宮田優佳さん.jpg 安全部で働く宮田優佳さん(29)は病院で働いた経験もある薬剤師だ。英国に1年間留学してファーマコビジランス(医薬品安全性監視)を学んだ後、PMDAで働いている。

 宮田さんは糖尿病用剤などを担当するチームで、1日に約30件の副作用情報をチェックする。情報が表示されるパソコンの画面は、患者の疾病や医薬品に関する情報、状況の経過などかなり細かい。継続的に報告される副作用の場合は、経過など注意すべき点を集中してチェックし、まったく新しい副作用の場合は幅広く項目を見て、元々の病気が副作用の原因なのか、ほかの要因が影響しているのかなど因果関係を見る。チェックに漏れなどが発生しないよう、結果をチーム内で回覧して情報を共有し、気になったところはお互いに指摘する。

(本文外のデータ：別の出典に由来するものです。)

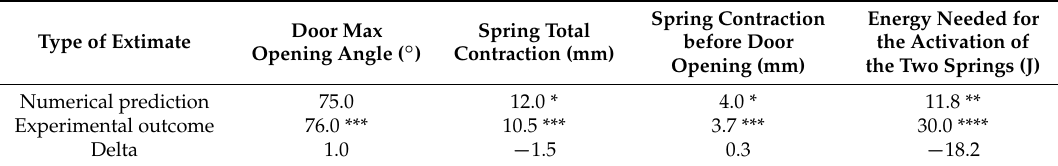
Table 4. Numerical predictions vs experimental outcomes.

 宮田さんは医薬品の安全対策について、「日本は手厚い方だと思う。PMDAのスタッフにはサリドマイドなど薬害の歴史が意識の中にあって、二度とあのようなことを起こしてはならないという意識で仕事をしている」と語る。

 PMDAでは、企業から報告された副作用情報をデータベース化し、安全対策を行う必要がありそうな副作用に対して注意を促す大規模なシステムも構築しているところだ。

 
 働いていた精神科病院で、処方される薬に副作用が多いことや、福祉的な行政サービスの必要性などを考えることが多く、PMDAに興味を持ったという宮田さん。日々の安全対策業務について「縁の下の力持ちでいいと思う」と控えめに話している。